** Passage provided follows **

I'll try to not get say too much since I am rather addicted to philosophical discussions ( I'm considering switching to a philosophy major.) but ( also note that I'm of the scholastic school of thought) the idea that robots are alive ( especially virtual robots) is absurd. I can try to give a longer explanation of you want, but on an intuitive level, consider the ease with which people classify robots and animals ( and vegetables, since those too are alive) differently. Defining life, if I remember correctly, was a long and difficult process, but we still had an excellent of what things were alive long before we could define it. The fact that you expect disagreement show s that you realize some people see a difference between the robots and living things. do you have any ideas what the difference (even if just perceived) it's?

NOTE IF YOU DO NOT WANT A LONG AND DETAILED DISCUSSION OF PHILOSOPHY, IGNORE THIS POST.( or just tell me and everyone else can talk about it)

AW23:38, 24 February 2013

Sure. Bring it on. :)

I assume most of the definitions of life were created some time ago, before we had any intelligent technology. It seems somewhat foolish to use biological definitions on virtual robots running on silicon computers. They are simply very different forms of intelligence.

Biological life is very inefficient, not to mention needlessly fragile, because it is the result of two billion years of random mutations that just happen to not be a hindrance to survival, with no conscious decisions being made at all (unless you believe in creationism, but that's a subject for another forum). Robots and computers, on the other hand, are carefully designed by conscious beings to be efficient, effective, and secure. One might even say that, in the future, "artificial" life could be more alive than biological life.

Many people have trouble thinking of robots as alive because they have spent their entire lives seeing only biological forms exhibiting the qualities of life. In fact, we were taught in early childhood that only carbon-based biology could be considered alive.

Sheldor01:21, 25 February 2013
 

We were taught in early childhood that only cell-based organisms are alive. It is an even more restricted definition than carbon-based. But in a robot forum, the negative entropy definition is more meaninful.

Now, saying that cell-based biology is inefficient is a very strong assumption. What other kinds of systems have negative entropy?

Also saying that no conscious decisions are being made at all is another very strong assumption. Molecular biology follows quantum mechanics rules, which includes mutation and everything else that happens inside a cell.

Read the entire discussion to see the close interaction between quantum mechanics and consciousness. As a consequence, you see the close interaction between consciousness and molecular biology, and thus biological life.

** End of Passage provided **

What this exercise asks:
A – Reproduce verbatim the stretch of the forum discussion on whether robots are alive from "Sheldor01:21, 25 February" through "is more meaninful.".
B – Answer these questions from the forum discussion on whether robots are alive:
(i) Which major is the first poster considering switching to?
(ii) In the post signed Sheldor, how many years of random mutations does biological life result from?
(iii) In the final post, what kind of organisms are we said to have been taught in early childhood are the only living ones?

** Extracted records follows **

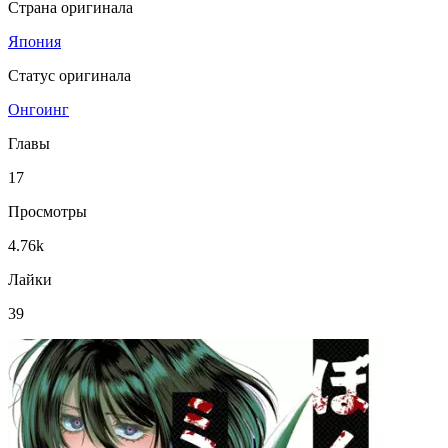
Страна оригинала
Япония
Статус оригинала
Онгоинг
Главы
17
Просмотры
4.76k
Лайки
39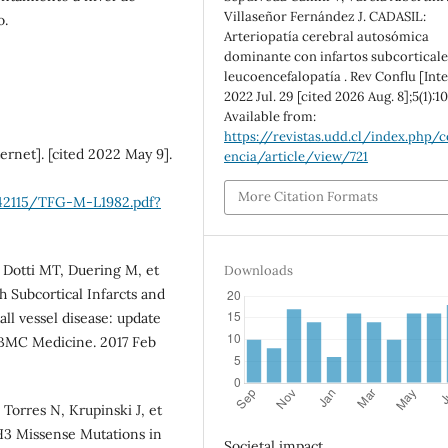
Villaseñor Fernández J. CADASIL:
o.
Arteriopatía cerebral autosómica
dominante con infartos subcorticale
leucoencefalopatía . Rev Conflu [Inte
2022 Jul. 29 [cited 2026 Aug. 8];5(1):10
Available from:
https://revistas.udd.cl/index.php/c
net]. [cited 2022 May 9].
encia/article/view/721
More Citation Formats
/42115/TFG-M-L1982.pdf?
 Dotti MT, Duering M, et
Downloads
 Subcortical Infarcts and
l vessel disease: update
 BMC Medicine. 2017 Feb
Torres N, Krupinski J, et
H3 Missense Mutations in
Societal impact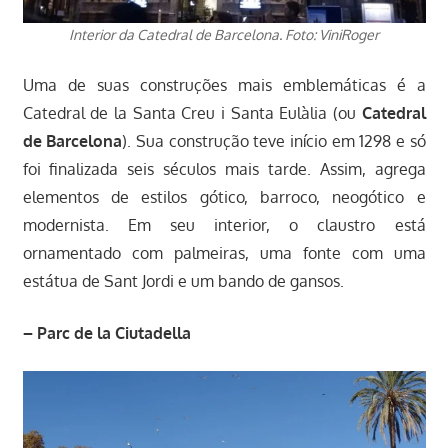
Interior da Catedral de Barcelona. Foto: ViniRoger
Uma de suas construções mais emblemáticas é a
Catedral de la Santa Creu i Santa Eulàlia (ou
Catedral
de Barcelona
). Sua construção teve início em 1298 e só
foi finalizada seis séculos mais tarde. Assim, agrega
elementos de estilos gótico, barroco, neogótico e
modernista. Em seu interior, o claustro está
ornamentado com palmeiras, uma fonte com uma
estátua de Sant Jordi e um bando de gansos.
– Parc de la Ciutadella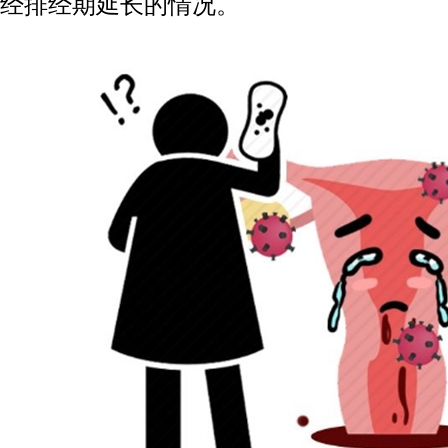
经排经期延长的情况。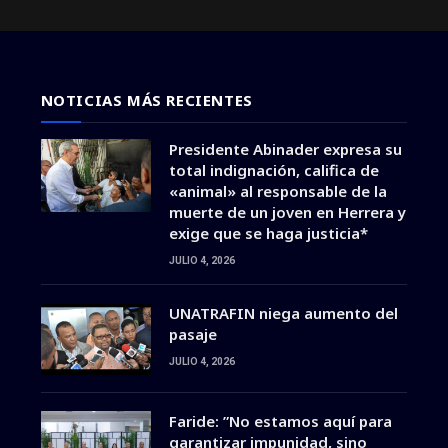
NOTICIAS MÁS RECIENTES
Presidente Abinader expresa su
total indignación, califica de
«animal» al responsable de la
muerte de un joven en Herrera y
exige que se haga justicia*
JULIO 4, 2026
UNATRAFIN niega aumento del
pasaje
JULIO 4, 2026
Faride: ”No estamos aquí para
garantizar impunidad, sino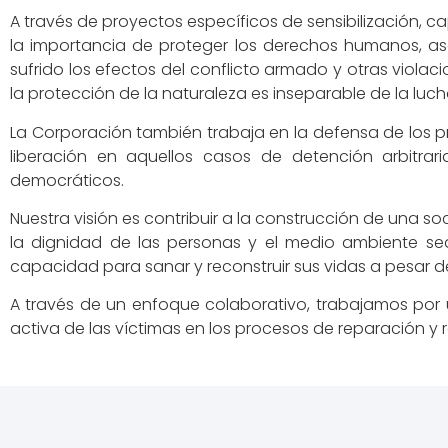
A través de proyectos específicos de sensibilización, c
la importancia de proteger los derechos humanos, aseg
sufrido los efectos del conflicto armado y otras vio
la protección de la naturaleza es inseparable de la lu
La Corporación también trabaja en la defensa de los 
liberación en aquellos casos de detención arbitrari
democráticos.
Nuestra visión es contribuir a la construcción de una s
la dignidad de las personas y el medio ambiente sea
capacidad para sanar y reconstruir sus vidas a pesar d
A través de un enfoque colaborativo, trabajamos por u
activa de las víctimas en los procesos de reparación y r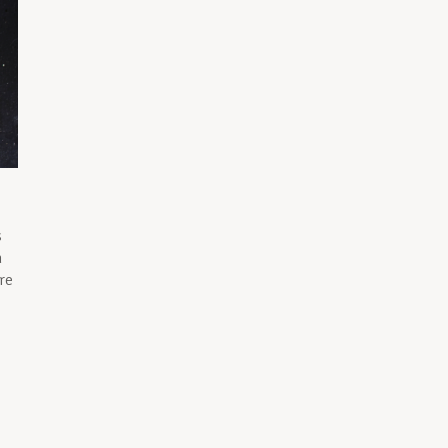
s
n
re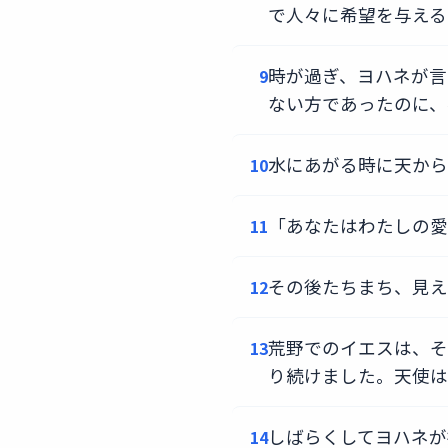
で人々に希望を与える
時が過ぎ、ヨハネが言
9
ない方であったのに、
水にあがる時に天から
10
「あなたはわたしの愛
11
その後たちまち、見え
12
荒野でのイエスは、そ
13
り続けました。天使は
しばらくしてヨハネが
14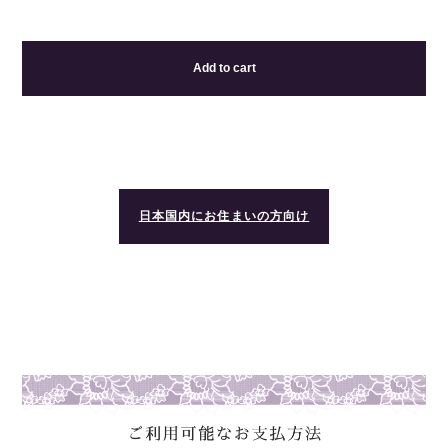
Add to cart
日本国内にお住まいの方向け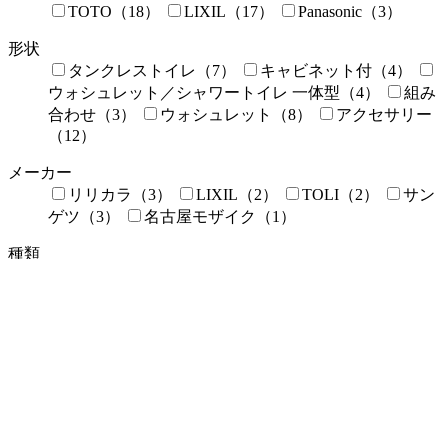
TOTO（18）
LIXIL（17）
Panasonic（3）
形状
タンクレストイレ（7）
キャビネット付（4）
ウォシュレット／シャワートイレ 一体型（4）
組み
合わせ（3）
ウォシュレット（8）
アクセサリー
（12）
メーカー
リリカラ（3）
LIXIL（2）
TOLI（2）
サン
ゲツ（3）
名古屋モザイク（1）
種類
フローリング（戸建て）（8）
フローリング（マ
ンション）（8）
クッションフロア（1）
長尺シ
ート（1）
メーカー
LIXIL（4）
DAIKEN（8）
Panasonic（4）
WOODONE（2）
メーカー各種（3）
対応サイズ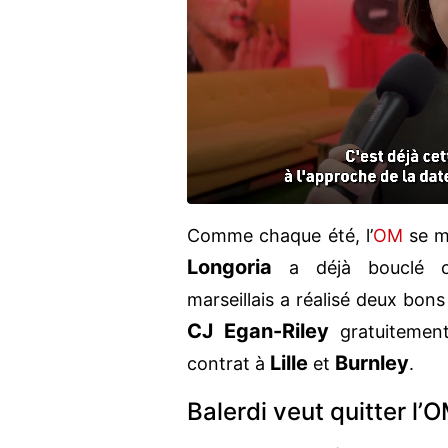
Comme chaque été, l’
OM
se m
Longoria
a déjà bouclé cer
marseillais a réalisé deux bons
CJ Egan-Riley
gratuitement
Lille
Burnley
contrat à
et
.
Balerdi veut quitter l’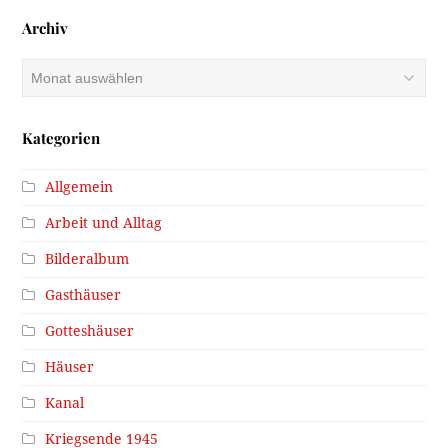
Archiv
Kategorien
Allgemein
Arbeit und Alltag
Bilderalbum
Gasthäuser
Gotteshäuser
Häuser
Kanal
Kriegsende 1945
Literatur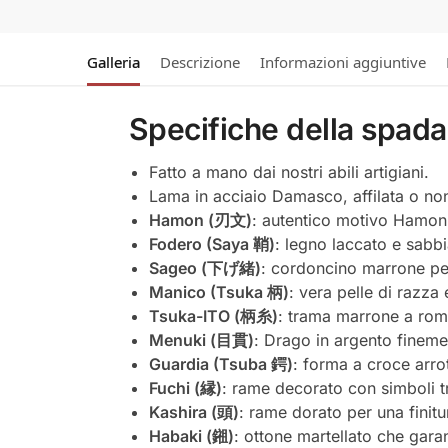
Galleria
Descrizione
Informazioni aggiuntive
Specifiche della spa
Fatto a mano dai nostri abili artigiani.
Lama in acciaio Damasco, affilata o non 
Hamon (刃文)
: autentico motivo Hamon o
Fodero (Saya 鞘)
: legno laccato e sabbia
Sageo (下げ緒)
: cordoncino marrone per
Manico (Tsuka 柄)
: vera pelle di razza
Tsuka-ITO (柄糸)
: trama marrone a rom
Menuki (目貫)
: Drago in argento fineme
Guardia (Tsuba 鍔)
: forma a croce arro
Fuchi (縁)
: rame decorato con simboli t
Kashira (頭)
: rame dorato per una finitur
Habaki (鎺)
: ottone martellato che gara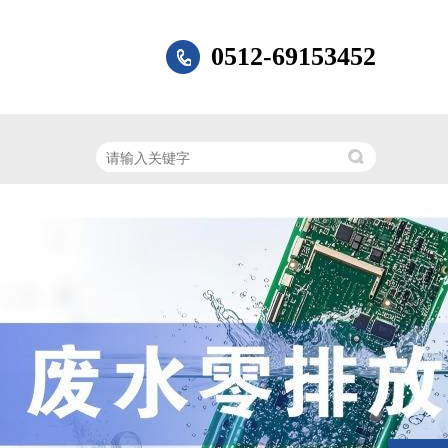
0512-69153452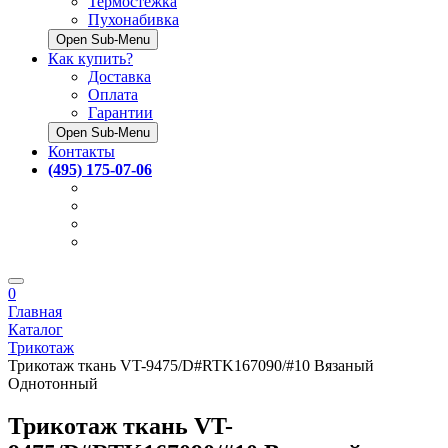
Термостёжка
Пухонабивка
Open Sub-Menu
Как купить?
Доставка
Оплата
Гарантии
Open Sub-Menu
Контакты
(495) 175-07-06
0
Главная
Каталог
Трикотаж
Трикотаж ткань VT-9475/D#RTK167090/#10 Вязаный
Однотонный
Трикотаж ткань VT-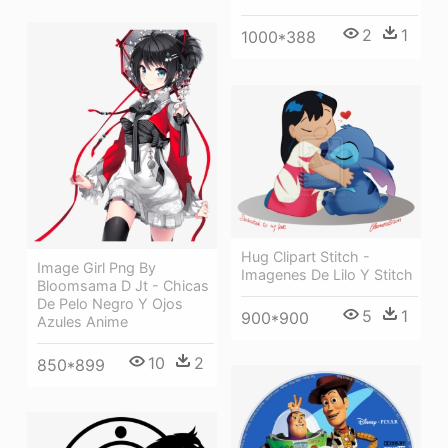
2
1
1000*388
Hug Clipart Stitch -
Image Girl Png By
Imagenes De Lilo Y Stitch
Bloomsama D Jt - Chicas
De Pelo Negro Y Ojos
5
1
900*900
Azules Anime
10
2
850*899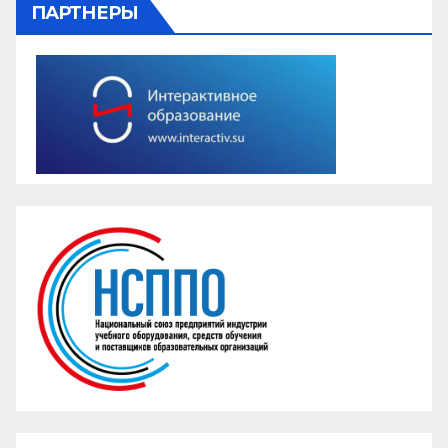
ПАРТНЕРЫ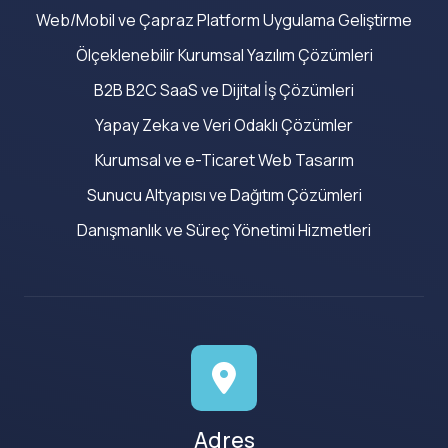
Web/Mobil ve Çapraz Platform Uygulama Geliştirme
Ölçeklenebilir Kurumsal Yazılım Çözümleri
B2B B2C SaaS ve Dijital İş Çözümleri
Yapay Zeka ve Veri Odaklı Çözümler
Kurumsal ve e-Ticaret Web Tasarım
Sunucu Altyapısı ve Dağıtım Çözümleri
Danışmanlık ve Süreç Yönetimi Hizmetleri
Adres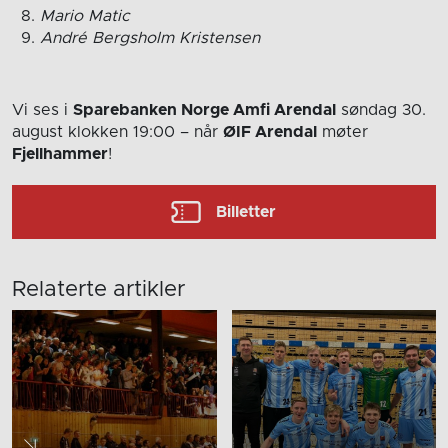
Mario Matic
André Bergsholm Kristensen
Vi ses i
Sparebanken Norge Amfi Arendal
søndag 30.
august
klokken 19:00
– når
ØIF Arendal
møter
Fjellhammer
!
Billetter
Relaterte artikler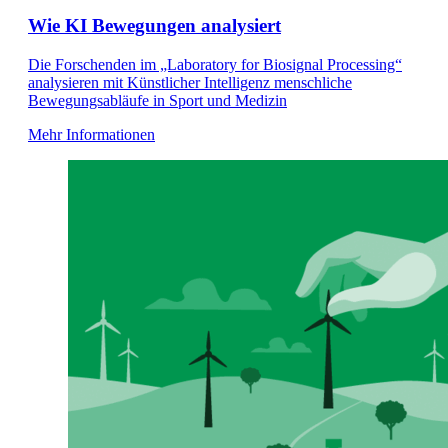
Wie KI Bewegungen analysiert
Die Forschenden im „Laboratory for Biosignal Processing“
analysieren mit Künstlicher Intelligenz menschliche
Bewegungsabläufe in Sport und Medizin
Mehr Informationen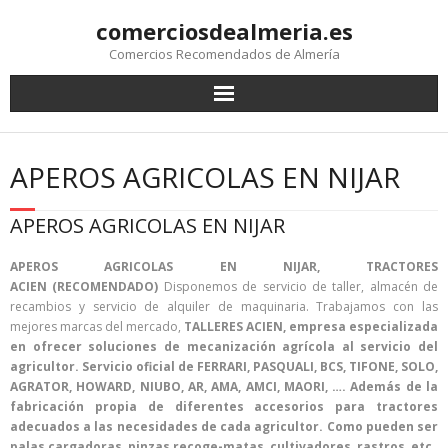
comerciosdealmeria.es
Comercios Recomendados de Almería
APEROS AGRICOLAS EN NIJAR
APEROS AGRICOLAS EN NIJAR
APEROS AGRICOLAS EN NIJAR, TRACTORES
ACIEN (RECOMENDADO)
Disponemos de servicio de taller, almacén de
recambios y servicio de alquiler de maquinaria. Trabajamos con las
mejores marcas del mercado,
TALLERES ACIEN, empresa especializada
en ofrecer soluciones de mecanización agrícola al servicio del
agricultor. Servicio oficial de FERRARI, PASQUALI, BCS, TIFONE, SOLO,
AGRATOR, HOWARD, NIUBO, AR, AMA, AMCI, MAORI, …. Además de la
fabricación propia de diferentes accesorios para tractores
adecuados a las necesidades de cada agricultor. Como pueden ser
palas cargadoras, pinzas recoge-
matas, cultivadores, rastros, etc.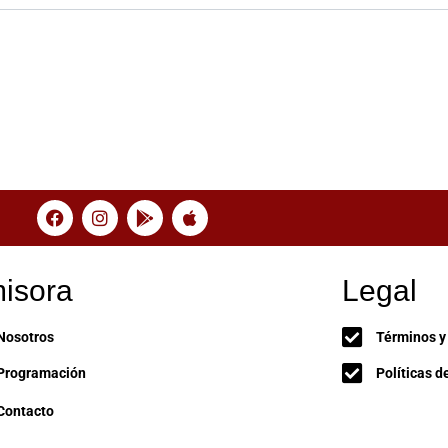
isora
Legal
Nosotros
Términos y
Programación
Políticas d
Contacto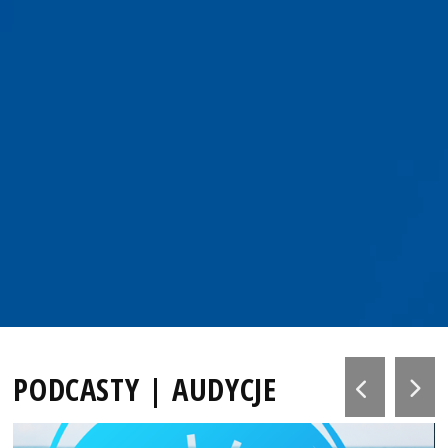
PODCASTY | AUDYCJE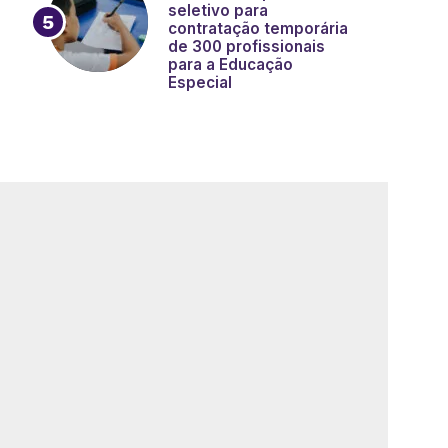
seletivo para
contratação temporária
de 300 profissionais
para a Educação
Especial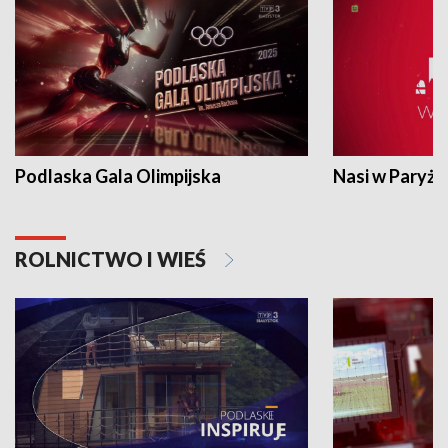
Podlaska Gala Olimpijska
Nasi w Paryżu
ROLNICTWO I WIEŚ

** End of Extracted records **

Expected results:
A –
Sheldor01:21, 25 February 2013
 

We were taught in early childhood that only cell-based organisms are alive. It is an even more restricted definition than carbon-based. But in a robot forum, the negative entropy definition is more meaninful.

B –
(i) Philosophy.
(ii) Two billion years.
(iii) Cell-based organisms.